Technique Combines Atomic Force Microscopy with Near-Field Optical Imaging
As increasing attention is given to manipulating the structure and function of nanoscale materials, there is a simultaneously growing need for an improved understanding of nanoscale physics. Although optical microscopy has been a valuable tool for visualizing at the micron scale, extending resolution beyond the diffraction limit requires new approaches. Meanwhile, atomic force microscopy (AFM) provides information on the nanometer scale, but the information is primarily limited to topography.
Combining atomic force microscopy (AFM) and near-field scanning optical microscopy provides both topographic and fluorescence information. When a prepared AFM probe is near a fluorophore, the fluorescence is quenched. Coating the probe with 5-nm-thick nanocrystal improves the resolution. Here, a CdSe quantum dot is imaged as a bright spot on the topographic image (top) and as a dark spot in the fluorescence image (bottom).
Scientists have been combining AFM and optical methods to improve the richness of microscopy data. Now researchers at the Center for Nanoscience and Nanotechnology at the Hebrew University of Jerusalem have taken the merged techniques a step further.
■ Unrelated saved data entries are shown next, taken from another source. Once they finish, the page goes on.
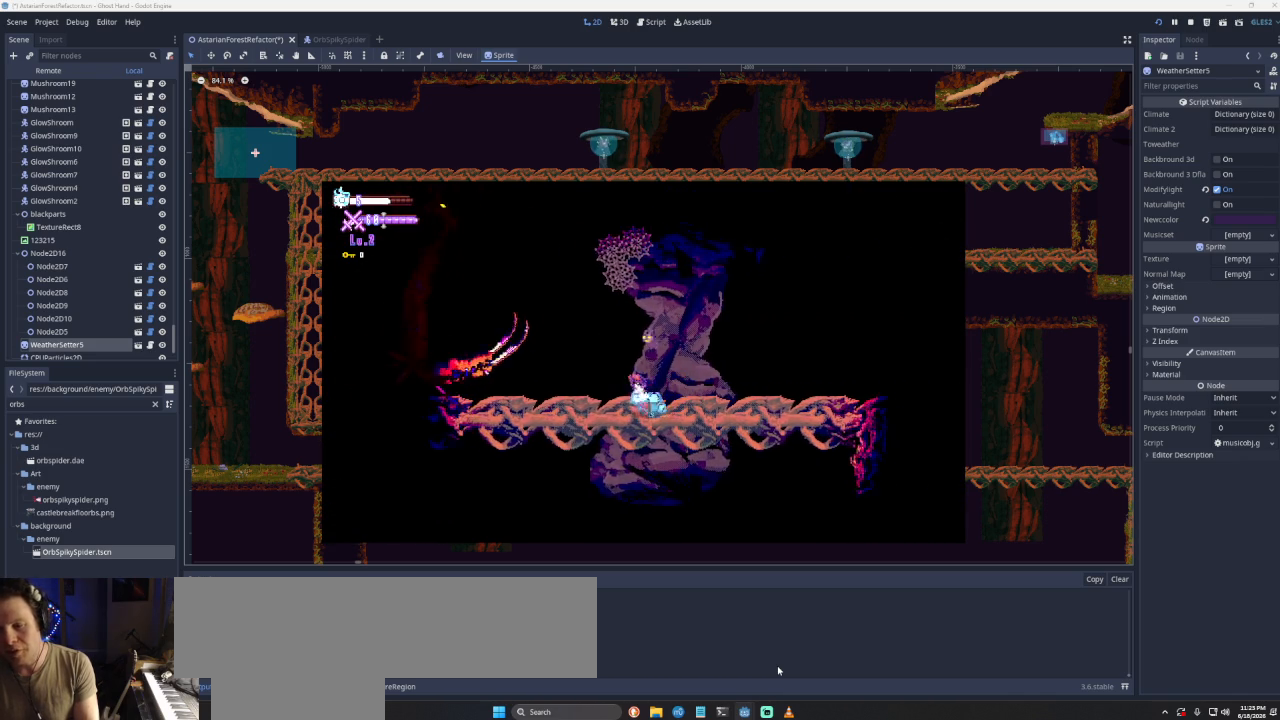
{"buttons": ["R1"], "left_stick": "right", "right_stick": "center", "events": [[333, "left_stick", "right"], [433, "R1", "down"]]}
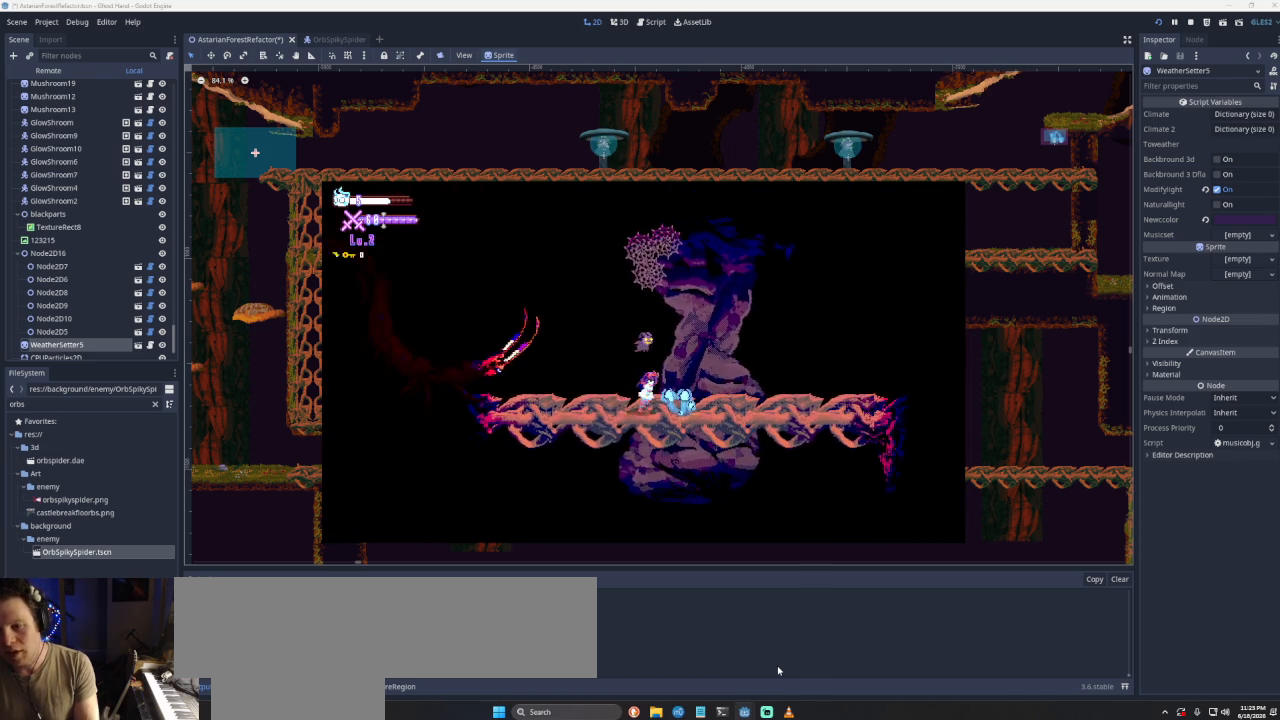
{"buttons": [], "left_stick": "center", "right_stick": "center", "events": [[33, "R1", "up"], [133, "left_stick", "center"]]}
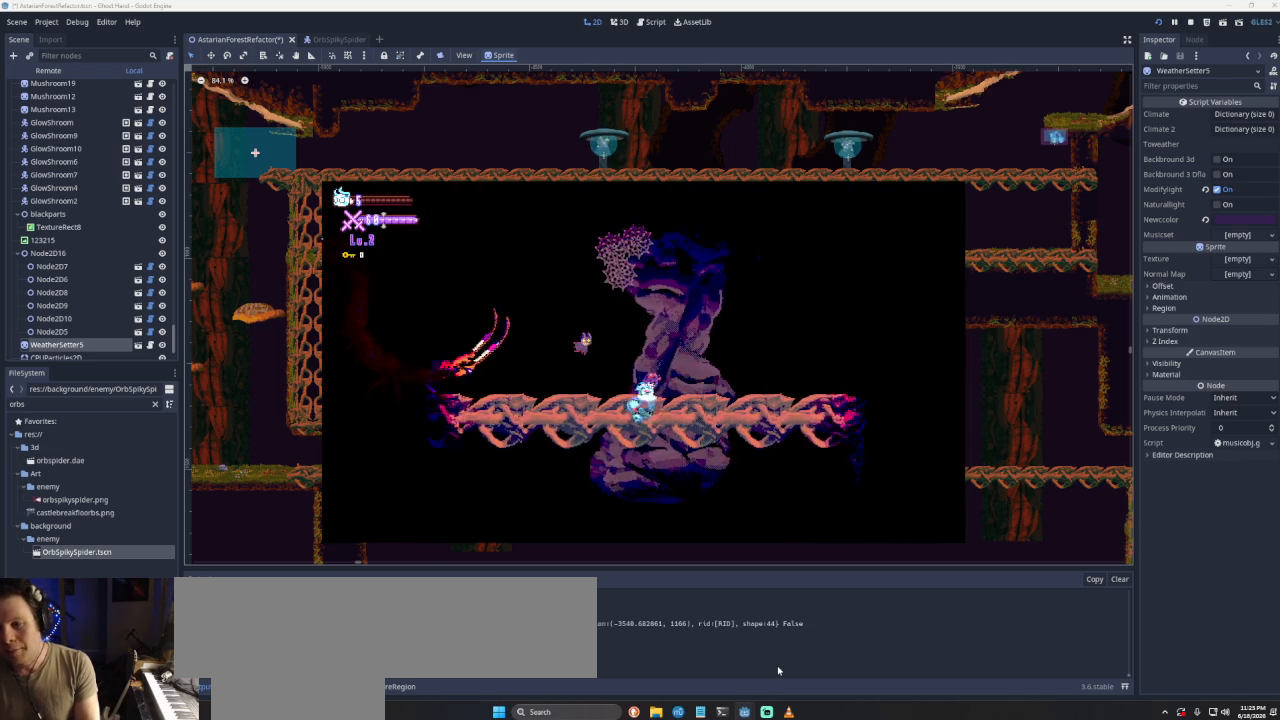
{"buttons": [], "left_stick": "center", "right_stick": "center", "events": []}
The method, developed by Uri Banin and colleagues, takes advantage of the fact that fluorescence is modified when a dielectric tip is brought within tens of nanometers of a fluorophore. For the first stage in this research, a sample of quantum dots on a glass slide was illuminated with 514-nm light from an argon-ion laser and was imaged through a Zeiss Axiovert microscope. The slide was translated through the field until a dot was centered in the excitation spot. Then an AFM tip was scanned in contact mode across the glass slide while the fluorescence was simultaneously monitored.
When the AFM tip was within a few nanometers of the quantum dot, the fluorescence was quenched. By correlating the data, the fluorophore was located precisely within the topographic AFM image. Using standard silicon AFM tips or a platinum-coated one essentially produces apertureless near-field scanning optical microscopy, but by coating the AFM probe tip with quantum dot nanocrystals, the probe-sample interaction increases, and the resolution improves from 130 to about 30 nm.
Banin’s team then used the dot-coated AFM probe in tapping mode, in which the probe is oscillated vertically as it scans the surface. Banin noted that the ability to perform the optical measurement along with the tapping-mode AFM technique should be useful for the study of soft and biological samples. By time-gating the detection window, each collected photon was associated with a distance from the sample surface. A standard time-correlated single-photon-counting hardware card was combined with custom software to make the distance-correlated information directly accessible. By selecting photons only from within 10 nm of a sample surface, a 60-nm-diameter quantum dot showed up in both the fluorescence-quenching and the AFM topographical image.
Because all the collected photons are associated with a height from the surface, the technique makes it possible to perform advanced studies of the variation in photoluminescence with probe distance.
“The uniqueness of this method lies in the fact that it enables, along with high-resolution optical and topographic images, a detailed and accurate measurement of the distance-based interaction of different materials,” Banin said.
Journal of Physical Chemistry A, online May 26, 2006, doi:10.1021/jp056229o.